If you’ve discovered that your style is Fearful-Avoidant, your first question is probably: …Why? 

Most online sources claim that disorganization is the result of sexual abuse, physical abuse, or abandonment. But for many with this attachment style, they feel their childhood wasn’t particularly bad.

While it is true that abuse or neglect is far more likely than any other factor to lead to a disorganized attachment style, it’s not the only reason. Neither are parental substance abuse, mental illness, violence, or the child’s personality or gender predictive factors. 1

Dr. David & Yvonne Shemmings, leading experts in disorganized attachment, sorted all the risk factors into three variables: unresolved trauma, insensitive parenting and frightening parenting. 1

Unresolved Loss/Trauma

When we don’t process trauma or the loss of a loved one, we repress our feelings in an attempt to get by. This repression takes a tremendous amount of energy, causing extreme avoidance or disassocation when these memories get triggered.

Although this is the attempt of the parent’s mind to protect itself, to an infant seeing their parent disappear mentally and emotionally is terrifying. This effect is demonstrated in a series of videos known as the Still Face Experiment, where babies panic within seconds of seeing their mother’s expression go blank.

This experiment was done with secure babies; imagine the effect on a child of this happening multiple times a day.

Parents who were sexually abused (not physically) or haven’t resolved the death of their parent fall under this category. 1

Frightening Parental Behavior

 Similar to abusive parenting, these FR parental behaviours may place infants in an irresolvable and disorganizing paradox: their parents are the only potential source of comfort and protection while at the same time they frighten their children through their behaviour.
– Out et al., 2009 1

 

In 2009, researchers at Leiden University sorted fear-provoking parental behavior into 5 categories.

  1. Frightening and threatening behavior towards the child
  2. Behaving frightened of the child
  3. Disassociating while handling the child (freezing, treating them like an inanimate object)
  4. Acting in a timid or subservient manner towards the child
  5. Disorganized behavior (disoriented or contradictory movements and vocalizations)

The more severe these behaviors were, and the more they occurred when the child was seeking soothing, the higher the risk for child disorganization.

Extreme Insensitivity

There are two types of parental insensitivity: withdrawal/neglect, and intrusion/aggression.

Parental withdrawal & neglect happens when the child is distressed or seeking care from the parent, and the parent repeatedly refuses to engage or respond.
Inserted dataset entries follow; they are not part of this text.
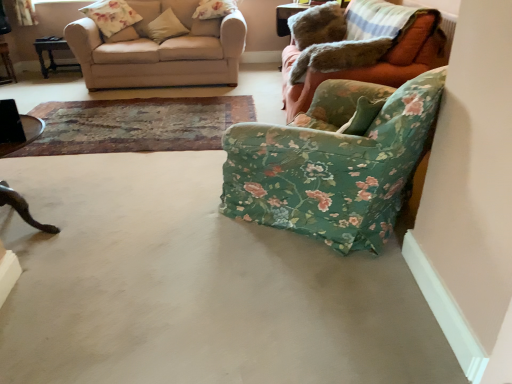
The image size is (512, 384). What do you see at coordinates (22, 208) in the screenshot?
I see `wooden dark brown table at left, which is counted as the 1th table, starting from the front` at bounding box center [22, 208].

At what (x,y) coordinates should I click in order to perform the action: click on floral fabric pillow at upper left, placed as the 4th pillow when sorted from right to left. Please return your answer as a coordinate pair (x, y). Image resolution: width=512 pixels, height=384 pixels. Looking at the image, I should click on (111, 16).

The image size is (512, 384). Find the location of `floral fabric armchair at right, placed as the 2th studio couch when sorted from left to right`. floral fabric armchair at right, placed as the 2th studio couch when sorted from left to right is located at coordinates (370, 66).

The width and height of the screenshot is (512, 384). What do you see at coordinates (51, 53) in the screenshot?
I see `wooden dark brown table at left, the second table viewed from the left` at bounding box center [51, 53].

Where is `wooden dark brown table at left, acting as the 2th table starting from the right`? The width and height of the screenshot is (512, 384). wooden dark brown table at left, acting as the 2th table starting from the right is located at coordinates (51, 53).

What do you see at coordinates (161, 50) in the screenshot? Image resolution: width=512 pixels, height=384 pixels. I see `beige fabric couch at upper left, the 1th studio couch from the left` at bounding box center [161, 50].

Measure the distance between beige fabric couch at upper left, the second studio couch when ordered from right to left, and camera.

They are 4.26 meters apart.

Measure the distance between point (40, 281) and camera.

Point (40, 281) and camera are 6.06 feet apart from each other.

Where is `wooden dark brown table at left, which is the first table in bottom-to-top order`? The height and width of the screenshot is (384, 512). wooden dark brown table at left, which is the first table in bottom-to-top order is located at coordinates (22, 208).

Is fluffy beige pillow at upper left, the 2th pillow in the left-to-right sequence, turned away from floral fabric armchair at right, placed as the 2th studio couch when sorted from left to right?

That's not correct — fluffy beige pillow at upper left, the 2th pillow in the left-to-right sequence, is not looking away from floral fabric armchair at right, placed as the 2th studio couch when sorted from left to right.

From a real-world perspective, does fluffy beige pillow at upper left, which ranks as the third pillow in right-to-left order, sit lower than floral fabric armchair at right, placed as the 2th studio couch when sorted from left to right?

No, from a real-world perspective, fluffy beige pillow at upper left, which ranks as the third pillow in right-to-left order, is not beneath floral fabric armchair at right, placed as the 2th studio couch when sorted from left to right.

Considering the relative sizes of fluffy beige pillow at upper left, which ranks as the third pillow in right-to-left order, and floral fabric armchair at right, placed as the 2th studio couch when sorted from left to right, in the image provided, is fluffy beige pillow at upper left, which ranks as the third pillow in right-to-left order, shorter than floral fabric armchair at right, placed as the 2th studio couch when sorted from left to right,?

Indeed, fluffy beige pillow at upper left, which ranks as the third pillow in right-to-left order, has a lesser height compared to floral fabric armchair at right, placed as the 2th studio couch when sorted from left to right.

Which is more to the right, fluffy beige pillow at upper left, the 2th pillow in the left-to-right sequence, or floral fabric armchair at right, placed as the 2th studio couch when sorted from left to right?

floral fabric armchair at right, placed as the 2th studio couch when sorted from left to right, is more to the right.

Does point (319, 189) appear closer or farther from the camera than point (113, 35)?

Clearly, point (319, 189) is closer to the camera than point (113, 35).

In terms of size, does floral fabric armchair at lower right appear bigger or smaller than fluffy beige pillow at upper left, which ranks as the third pillow in right-to-left order?

In the image, floral fabric armchair at lower right appears to be larger than fluffy beige pillow at upper left, which ranks as the third pillow in right-to-left order.

Considering the positions of objects floral fabric armchair at lower right and fluffy beige pillow at upper left, which ranks as the third pillow in right-to-left order, in the image provided, who is more to the left, floral fabric armchair at lower right or fluffy beige pillow at upper left, which ranks as the third pillow in right-to-left order,?

fluffy beige pillow at upper left, which ranks as the third pillow in right-to-left order, is more to the left.

Which of these two, floral fabric pillow at upper center, which appears as the 1th pillow when viewed from the right, or fluffy beige pillow at upper left, which ranks as the third pillow in right-to-left order, is smaller?

fluffy beige pillow at upper left, which ranks as the third pillow in right-to-left order.

Would you say floral fabric pillow at upper center, which appears as the fourth pillow when viewed from the left, is outside fluffy beige pillow at upper left, the 2th pillow in the left-to-right sequence?

Absolutely, floral fabric pillow at upper center, which appears as the fourth pillow when viewed from the left, is external to fluffy beige pillow at upper left, the 2th pillow in the left-to-right sequence.

Which is more to the left, floral fabric pillow at upper center, which appears as the fourth pillow when viewed from the left, or fluffy beige pillow at upper left, which ranks as the third pillow in right-to-left order?

Positioned to the left is fluffy beige pillow at upper left, which ranks as the third pillow in right-to-left order.

Considering the relative positions of floral fabric pillow at upper left, placed as the 4th pillow when sorted from right to left, and wooden dark brown table at left, the 1th table positioned from the top, in the image provided, is floral fabric pillow at upper left, placed as the 4th pillow when sorted from right to left, to the right of wooden dark brown table at left, the 1th table positioned from the top, from the viewer's perspective?

Correct, you'll find floral fabric pillow at upper left, placed as the 4th pillow when sorted from right to left, to the right of wooden dark brown table at left, the 1th table positioned from the top.

From a real-world perspective, count 3rd tables downward from the floral fabric pillow at upper left, placed as the 4th pillow when sorted from right to left, and point to it. Please provide its 2D coordinates.

[(51, 53)]

Is floral fabric pillow at upper left, arranged as the first pillow when viewed from the left, with wooden dark brown table at left, the 1th table when ordered from back to front?

No, floral fabric pillow at upper left, arranged as the first pillow when viewed from the left, is not beside wooden dark brown table at left, the 1th table when ordered from back to front.

Is floral fabric pillow at upper left, placed as the 4th pillow when sorted from right to left, oriented towards wooden dark brown table at left, marked as the third table in a front-to-back arrangement?

No, floral fabric pillow at upper left, placed as the 4th pillow when sorted from right to left, does not turn towards wooden dark brown table at left, marked as the third table in a front-to-back arrangement.

From the image's perspective, which is below, fluffy beige pillow at upper left, the 2th pillow in the left-to-right sequence, or floral fabric pillow at upper left, placed as the 4th pillow when sorted from right to left?

fluffy beige pillow at upper left, the 2th pillow in the left-to-right sequence.

Is the position of fluffy beige pillow at upper left, which ranks as the third pillow in right-to-left order, more distant than that of floral fabric pillow at upper left, arranged as the first pillow when viewed from the left?

Yes, fluffy beige pillow at upper left, which ranks as the third pillow in right-to-left order, is further from the viewer.

Does fluffy beige pillow at upper left, which ranks as the third pillow in right-to-left order, turn towards floral fabric pillow at upper left, arranged as the first pillow when viewed from the left?

Yes, fluffy beige pillow at upper left, which ranks as the third pillow in right-to-left order, is turned towards floral fabric pillow at upper left, arranged as the first pillow when viewed from the left.

Looking at their sizes, would you say fluffy beige pillow at upper left, which ranks as the third pillow in right-to-left order, is wider or thinner than floral fabric pillow at upper left, placed as the 4th pillow when sorted from right to left?

Clearly, fluffy beige pillow at upper left, which ranks as the third pillow in right-to-left order, has less width compared to floral fabric pillow at upper left, placed as the 4th pillow when sorted from right to left.

Consider the image. Is floral fabric armchair at lower right beside gray concrete floor at lower right?

No.

In the scene shown: Can you confirm if floral fabric armchair at lower right is bigger than gray concrete floor at lower right?

Yes, floral fabric armchair at lower right is bigger than gray concrete floor at lower right.

Considering the relative positions of floral fabric armchair at lower right and gray concrete floor at lower right in the image provided, is floral fabric armchair at lower right behind gray concrete floor at lower right?

No, floral fabric armchair at lower right is closer to the viewer.

This screenshot has width=512, height=384. I want to click on concrete that appears behind the floral fabric armchair at lower right, so click(195, 286).

Can you tell me how much gray concrete floor at lower right and floral fabric armchair at lower right differ in facing direction?

The angle between the facing direction of gray concrete floor at lower right and the facing direction of floral fabric armchair at lower right is 134 degrees.

From a real-world perspective, which is physically above, gray concrete floor at lower right or floral fabric armchair at lower right?

floral fabric armchair at lower right, from a real-world perspective.

Considering their positions, is gray concrete floor at lower right located in front of or behind floral fabric armchair at lower right?

Clearly, gray concrete floor at lower right is behind floral fabric armchair at lower right.

Which pillow is the 4th one when counting from the back of the floral fabric armchair at right, placed as the 2th studio couch when sorted from left to right? Please provide its 2D coordinates.

[(122, 35)]

From the image's perspective, which pillow is the 1st one above the floral fabric armchair at lower right? Please provide its 2D coordinates.

[(122, 35)]

When comparing their distances from beige fabric pillow at upper left, the 2th pillow viewed from the right, does fluffy beige pillow at upper left, which ranks as the third pillow in right-to-left order, or floral fabric armchair at lower right seem further?

floral fabric armchair at lower right is further to beige fabric pillow at upper left, the 2th pillow viewed from the right.

Which object lies nearer to the anchor point beige fabric couch at upper left, the 1th studio couch from the left, brushed metal table at left, marked as the second table in a front-to-back arrangement, or floral fabric armchair at lower right?

The object closer to beige fabric couch at upper left, the 1th studio couch from the left, is brushed metal table at left, marked as the second table in a front-to-back arrangement.

Looking at the image, which one is located further to fluffy beige pillow at upper left, which ranks as the third pillow in right-to-left order, floral fabric armchair at right, which appears as the 1th studio couch when viewed from the right, or beige fabric couch at upper left, the second studio couch when ordered from right to left?

floral fabric armchair at right, which appears as the 1th studio couch when viewed from the right, lies further to fluffy beige pillow at upper left, which ranks as the third pillow in right-to-left order, than the other object.

When comparing their distances from floral fabric armchair at lower right, does wooden dark brown table at left, marked as the third table in a front-to-back arrangement, or wooden dark brown table at left, the third table viewed from the left, seem further?

Among the two, wooden dark brown table at left, marked as the third table in a front-to-back arrangement, is located further to floral fabric armchair at lower right.

Based on their spatial positions, is floral fabric armchair at lower right or wooden dark brown table at left, which is the first table in bottom-to-top order, further from brushed metal table at left, the second table positioned from the top?

Based on the image, floral fabric armchair at lower right appears to be further to brushed metal table at left, the second table positioned from the top.

Which object lies further to the anchor point brushed metal table at left, marked as the second table in a front-to-back arrangement, floral fabric pillow at upper center, which appears as the 1th pillow when viewed from the right, or beige fabric pillow at upper left, the 2th pillow viewed from the right?

The object further to brushed metal table at left, marked as the second table in a front-to-back arrangement, is floral fabric pillow at upper center, which appears as the 1th pillow when viewed from the right.

From the image, which object appears to be farther from floral fabric armchair at lower right, floral fabric pillow at upper left, arranged as the first pillow when viewed from the left, or wooden dark brown table at left, which is the first table in bottom-to-top order?

floral fabric pillow at upper left, arranged as the first pillow when viewed from the left.

Based on their spatial positions, is brushed metal table at left, which appears as the third table when viewed from the right, or floral fabric armchair at right, placed as the 2th studio couch when sorted from left to right, closer to floral fabric armchair at lower right?

floral fabric armchair at right, placed as the 2th studio couch when sorted from left to right, is closer to floral fabric armchair at lower right.

You are a GUI agent. You are given a task and a screenshot of the screen. Output one action in this format:
    pyautogui.click(x=<x>, y=<y>)
    Task: Click on the chair between floral fabric armchair at right, placed as the 2th studio couch when sorted from left to right, and gray concrete floor at lower right vertically
    This screenshot has width=512, height=384.
    Given the screenshot: What is the action you would take?
    pyautogui.click(x=330, y=170)

Where is `studio couch located between wooden dark brown table at left, the 1th table positioned from the top, and floral fabric pillow at upper center, which appears as the fourth pillow when viewed from the left, in the left-right direction`? studio couch located between wooden dark brown table at left, the 1th table positioned from the top, and floral fabric pillow at upper center, which appears as the fourth pillow when viewed from the left, in the left-right direction is located at coordinates (161, 50).

You are a GUI agent. You are given a task and a screenshot of the screen. Output one action in this format:
    pyautogui.click(x=<x>, y=<y>)
    Task: Click on the studio couch between wooden dark brown table at left, the second table viewed from the left, and floral fabric armchair at right, which appears as the 1th studio couch when viewed from the right, in the horizontal direction
    
    Given the screenshot: What is the action you would take?
    pyautogui.click(x=161, y=50)

Find the location of `concrete between floral fabric armchair at lower right and floral fabric pillow at upper left, placed as the 4th pillow when sorted from right to left, along the z-axis`. concrete between floral fabric armchair at lower right and floral fabric pillow at upper left, placed as the 4th pillow when sorted from right to left, along the z-axis is located at coordinates (195, 286).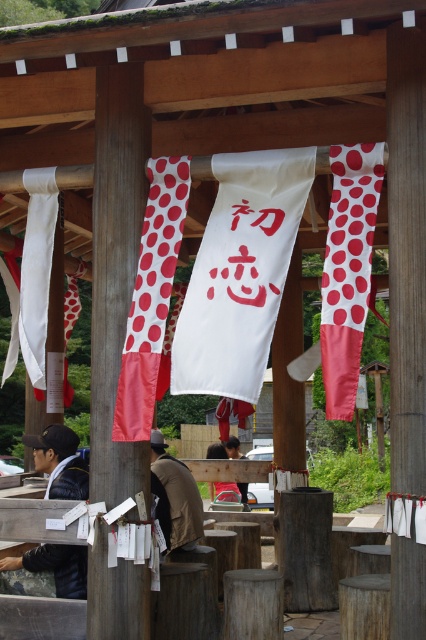
Question: Is white matte banner at left thinner than brown suede jacket at center?

Choices:
 (A) no
 (B) yes

Answer: (B)

Question: Can you confirm if black leather jacket at lower left is positioned above brown leather jacket at center?

Choices:
 (A) no
 (B) yes

Answer: (B)

Question: Which point is closer to the camera?

Choices:
 (A) (83, 269)
 (B) (140, 154)
 (C) (187, 515)
 (D) (331, 376)

Answer: (D)

Question: Estimate the real-world distances between objects in this image. Which object is farther from the white matte banner at left?

Choices:
 (A) white paper banner at center
 (B) brown suede jacket at center
 (C) black leather jacket at lower left

Answer: (B)

Question: Which of the following is the closest to the observer?

Choices:
 (A) (92, 332)
 (B) (37, 248)

Answer: (B)

Question: Does wooden post at center appear on the left side of white satin banner at right?

Choices:
 (A) yes
 (B) no

Answer: (A)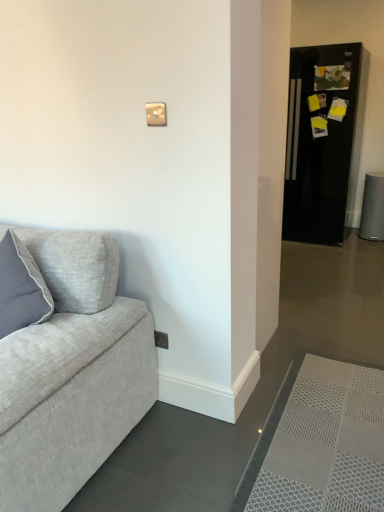
Question: Does matte white light switch at upper center have a larger size compared to black glossy refrigerator at right?

Choices:
 (A) no
 (B) yes

Answer: (A)

Question: From a real-world perspective, is matte white light switch at upper center physically above black glossy refrigerator at right?

Choices:
 (A) yes
 (B) no

Answer: (A)

Question: From the image's perspective, is matte white light switch at upper center over black glossy refrigerator at right?

Choices:
 (A) yes
 (B) no

Answer: (B)

Question: Could black glossy refrigerator at right be considered to be inside matte white light switch at upper center?

Choices:
 (A) yes
 (B) no

Answer: (B)

Question: Is there a large distance between matte white light switch at upper center and black glossy refrigerator at right?

Choices:
 (A) yes
 (B) no

Answer: (A)

Question: Considering the positions of matte white light switch at upper center and black glossy refrigerator at right in the image, is matte white light switch at upper center taller or shorter than black glossy refrigerator at right?

Choices:
 (A) tall
 (B) short

Answer: (B)

Question: From a real-world perspective, is matte white light switch at upper center above or below black glossy refrigerator at right?

Choices:
 (A) above
 (B) below

Answer: (A)

Question: In the image, is matte white light switch at upper center positioned in front of or behind black glossy refrigerator at right?

Choices:
 (A) behind
 (B) front

Answer: (B)

Question: Is matte white light switch at upper center wider or thinner than black glossy refrigerator at right?

Choices:
 (A) thin
 (B) wide

Answer: (A)

Question: In terms of width, does matte white light switch at upper center look wider or thinner when compared to white mesh doormat at lower right?

Choices:
 (A) thin
 (B) wide

Answer: (A)

Question: Which is correct: matte white light switch at upper center is inside white mesh doormat at lower right, or outside of it?

Choices:
 (A) inside
 (B) outside

Answer: (B)

Question: Considering their positions, is matte white light switch at upper center located in front of or behind white mesh doormat at lower right?

Choices:
 (A) front
 (B) behind

Answer: (B)

Question: Looking at the image, does matte white light switch at upper center seem bigger or smaller compared to white mesh doormat at lower right?

Choices:
 (A) big
 (B) small

Answer: (B)

Question: From a real-world perspective, is black glossy refrigerator at right positioned above or below matte white light switch at upper center?

Choices:
 (A) below
 (B) above

Answer: (A)

Question: Considering the positions of black glossy refrigerator at right and matte white light switch at upper center in the image, is black glossy refrigerator at right wider or thinner than matte white light switch at upper center?

Choices:
 (A) thin
 (B) wide

Answer: (B)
Parental intrusiveness happens when the parent overrides the child’s cues, and interactions are solely on the parent’s terms. This can range from an intensity higher than what the child is comfortable with, to outright aggression, hostility, and contempt.

On its own, parental insensitivity typically leads to an organized insecure style (anxious or avoidant).

* * *

The more risk factors you grew up with the higher the chance of developing a Fearful-Avoidant attachment, but none alone necessarily lead towards disorganization.

David Shemmings adds a 4th factor that he believes ties everything together, the Reflective Function (RF).  This is defined as the parent’s ability to appreciate their child as having hopes, intentions and thoughts independently of their own.

A low ability to perceive their child as a separate individual combined with one of the other 3 risk factors seems to almost guarantee a disorganized attachment.

A mother is pushing her toddler in a buggy. It is a very cold day and the child’s shoe and sock have come off. The mother laid them on the top of the buggy and continued pushing. She was accompanied by a friend, who said ‘Shall we stop and put his sock on – his little foot must be getting really cold?’ The mother replied ‘No…no…he’s fine; my feet are like toast’.